Exercise requirements:
1. Transcribe the stretch of the water-molecule extract from "This problem asks" through "one oxygen thread.".
2. For each statement, answer yes or no on whether it agrees with the water-molecule extract, and quote the deciding words: (a) The order of characters within one molecule matters. (b) Threads from the next molecule may proceed before the current molecule's three threads finish bonding. (c) Each hydrogen thread calls the hydrogen() method.

Extract to read:

————

Difficulty: 🟡 Medium
Topics: Concurrency

Solution

Problem Understanding

This problem asks us to coordinate multiple concurrent threads so that they form water molecules correctly. A water molecule contains exactly two hydrogen atoms and one oxygen atom, so the synchronization logic must ensure that threads proceed only in groups of three consisting of exactly two hydrogen threads and one oxygen thread.

Each hydrogen thread calls the hydrogen() method, and each oxygen thread calls the oxygen() method. Inside those methods, we are given callback functions:

  • releaseHydrogen(), which prints "H"
  • releaseOxygen(), which prints "O"

The order of characters inside a single molecule does not matter. For example, "HHO", "HOH", and "OHH" are all valid because each group contains exactly two hydrogens and one oxygen.

The important requirement is that molecules cannot overlap. Before any thread from the next molecule proceeds, all three threads of the current molecule must finish bonding together. If we split the final output into chunks of three characters, every chunk must contain exactly two H characters and one O character.

————

Available data:
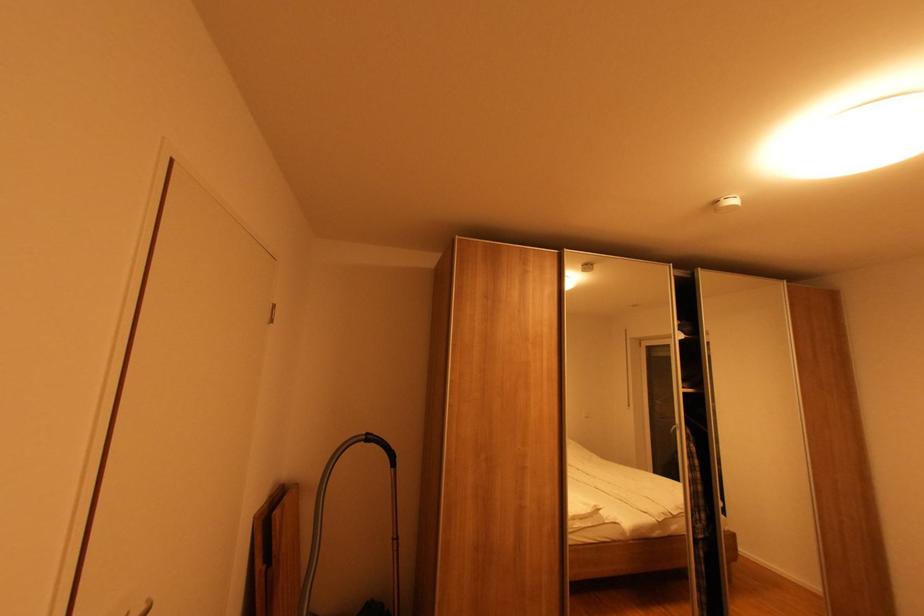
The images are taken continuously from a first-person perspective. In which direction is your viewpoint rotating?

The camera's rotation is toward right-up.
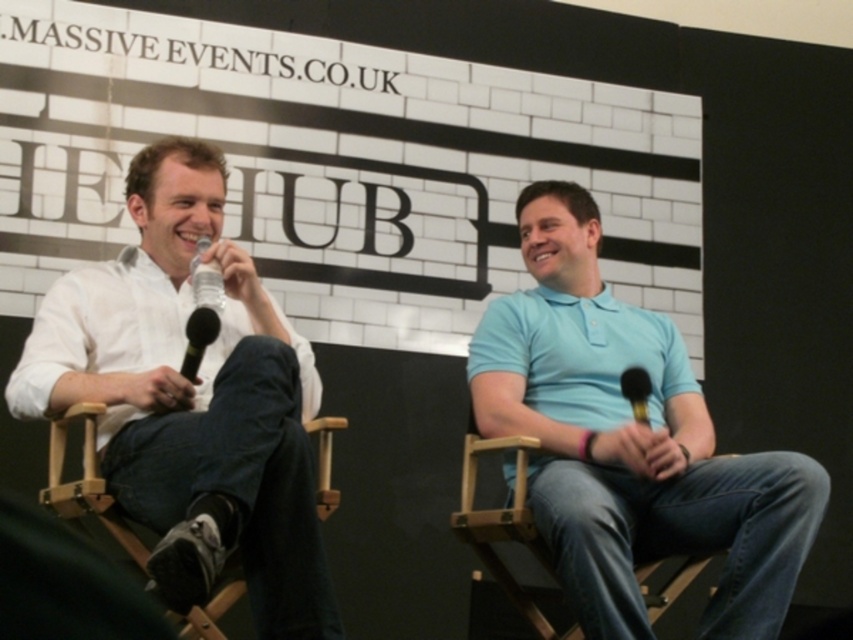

————

Responses by item number:
1.
This problem asks us to coordinate multiple concurrent threads so that they form water molecules correctly. A water molecule contains exactly two hydrogen atoms and one oxygen atom, so the synchronization logic must ensure that threads proceed only in groups of three consisting of exactly two hydrogen threads and one oxygen thread.

2.
(a) No: "The order of characters inside a single molecule does not matter."
(b) No: "Before any thread from the next molecule proceeds, all three threads of the current molecule must finish bonding together."
(c) Yes: "Each hydrogen thread calls the hydrogen() method"